InfiniBand can also be leveraged for research conducted to find a cure for Rett Syndrome, a rare postnatal neurologic disorder that occurs almost exclusively in females and leads to lifelong disabilities. The current research on Rett Syndrome has proven that the disease can be cured, but this research requires high performance computing and cloud-based solutions to turn the possibility of a cure into a reality. HPC and cloud-based solutions enable researchers around the globe to run millions of scenarios, weed out nonviable solutions and focus on finding discoveries that can end the unnecessary suffering caused by this disease. InfiniBand provides the necessary bandwidth that has the potential to allow researchers from all over the world to share their findings and collaborate with others in their field. With numerous clinical trials underway, a full-on cure is within reach.
Wind energy is another field that cloud-based RDMA is optimizing. Vestas is a global energy company that concentrates on the development of industrial scale wind energy projects. The company designed an in-house, InfiniBand-based cloud that performs global weather simulations to proactively optimize turbine operational parameters and accelerate the predictive analysis of energy demand.
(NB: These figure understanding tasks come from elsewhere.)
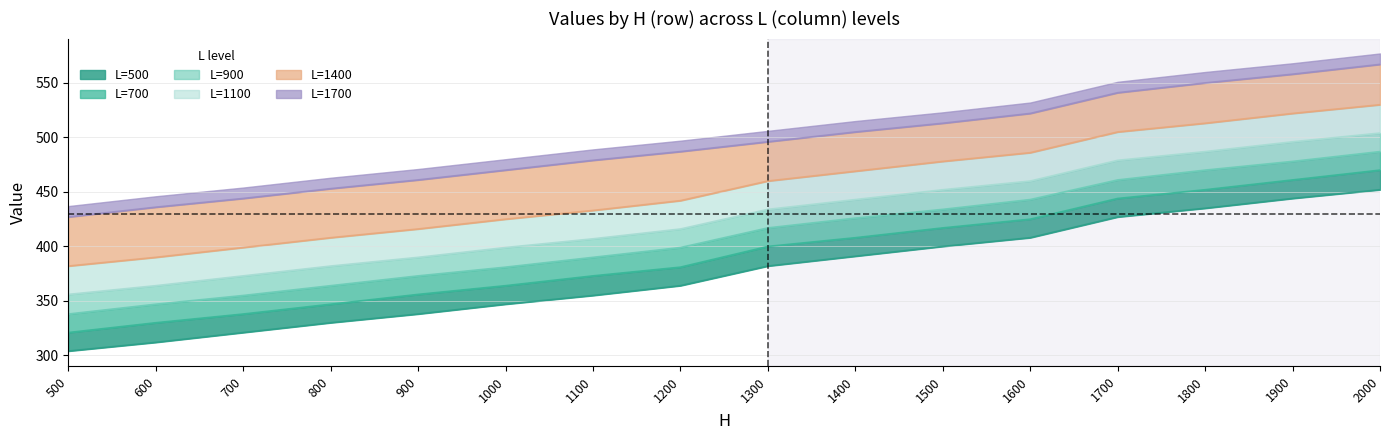

What is the difference between the maximum and minimum values in the L=1100 series?

148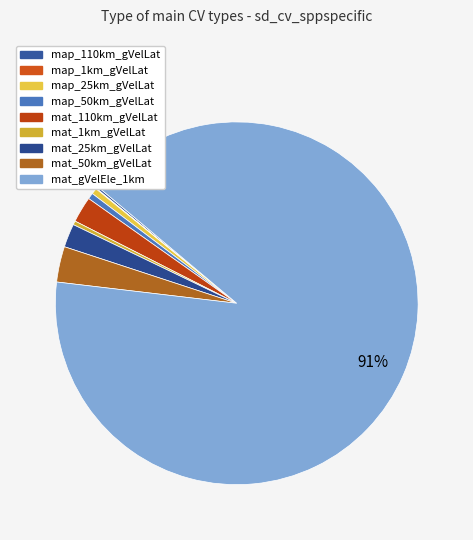

How many slices are in this pie chart?

9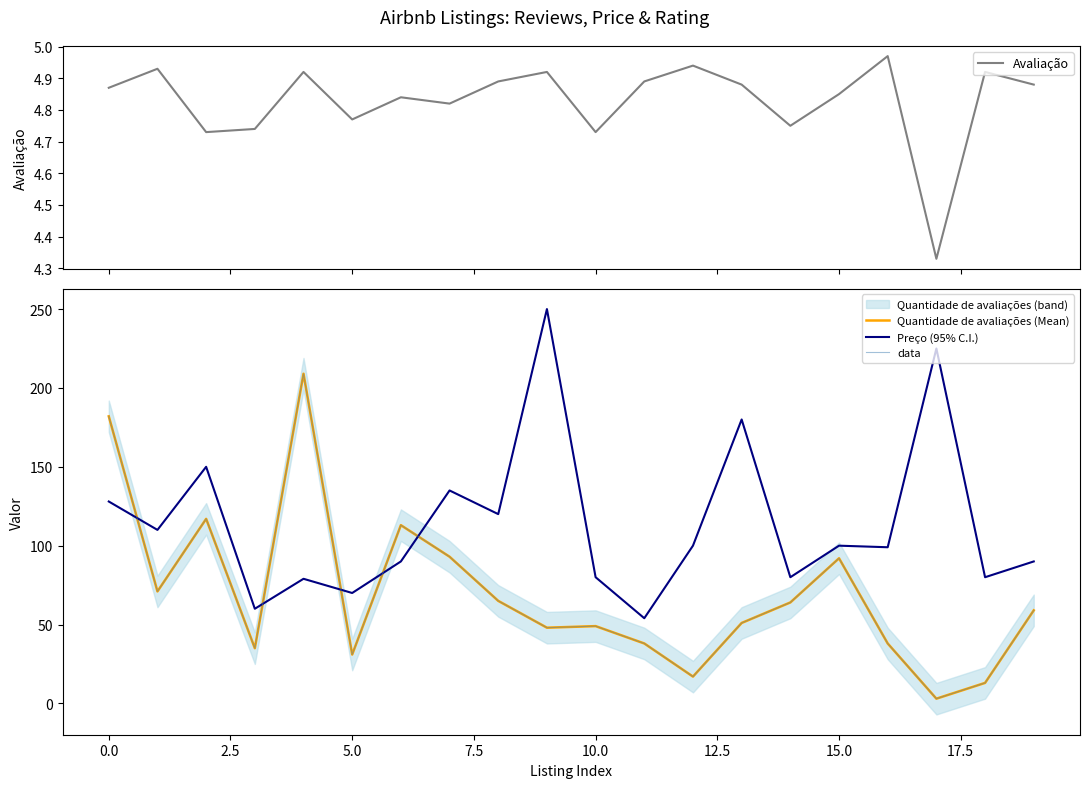

The Preço (95% C.I.) series shows 32.9 at 0.0. True or false?

False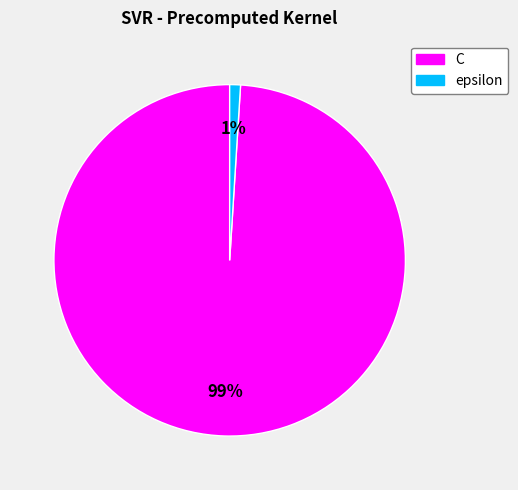

Which has a higher value, epsilon or C?

C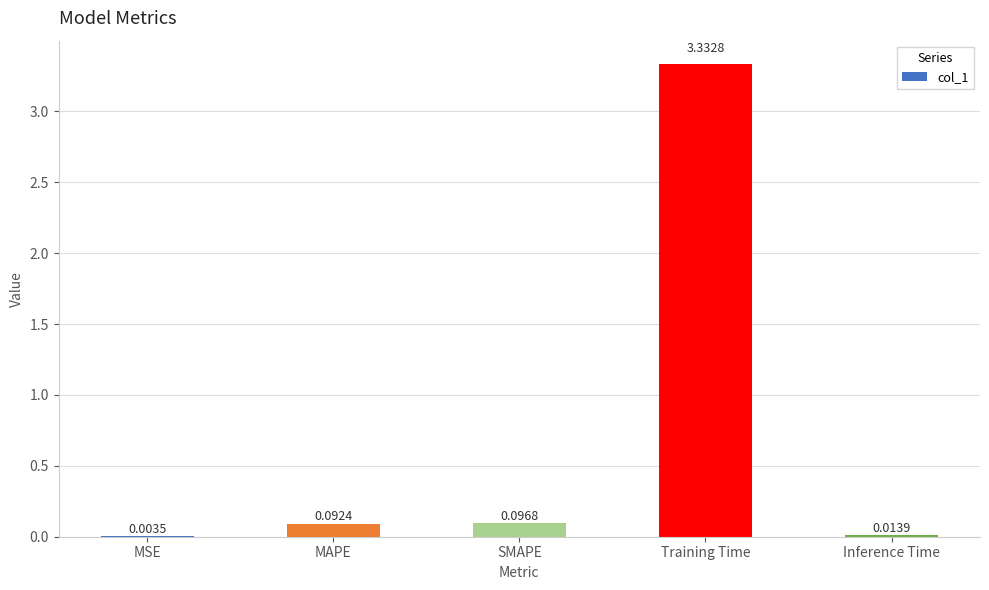

Between MSE and SMAPE, which is larger?

SMAPE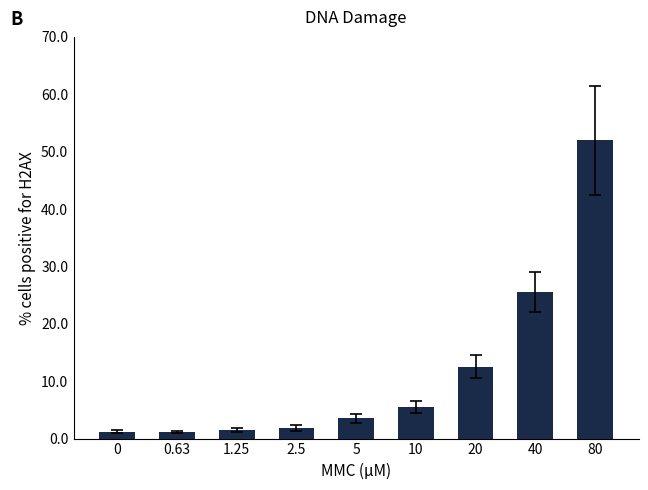

Which label corresponds to the largest value in the chart?

80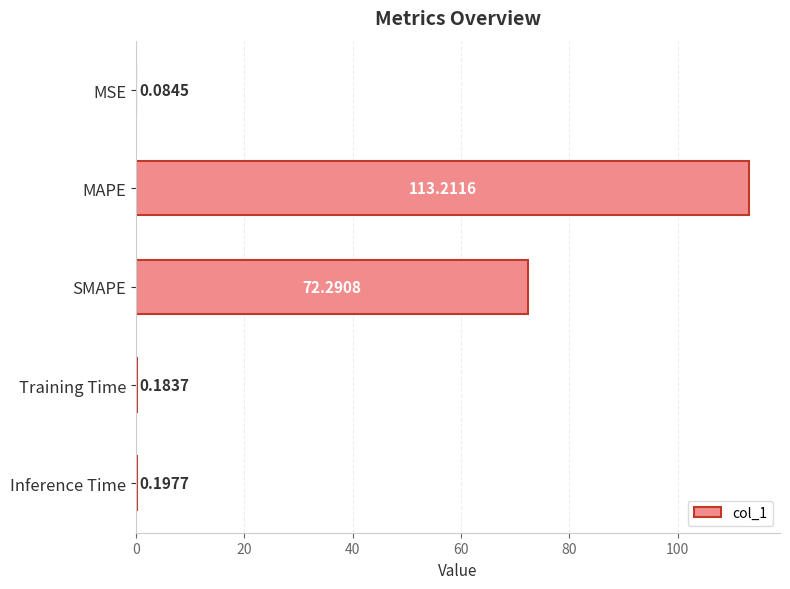

What is the sum of the values at SMAPE and Inference Time?

72.5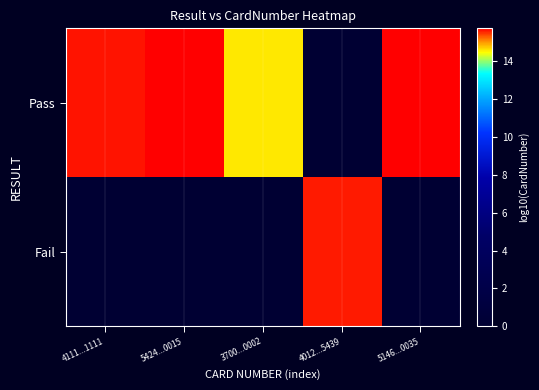

Which series has the widest spread of values?

Pass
These real-time simulations help Vestas maximize the return from tens of thousands of wind turbines across the world and reduces the cost of energy for their customers while creating clean energy for the planet.
So why does HPC in the cloud matter? Moving HPC to the cloud allows businesses to affordably expand their system capabilities and infrastructure, gives researchers located around the world the opportunity to collaborate on medical breakthroughs and enables real-time simulations that have the power to better our world. However, none of these breakthroughs would be possible without the low latency and high performance capabilities that RDMA provides for HPC applications. If HPC in the cloud is a door to a brighter future, then RDMA-based fabrics are the key to unlocking the potential behind that door.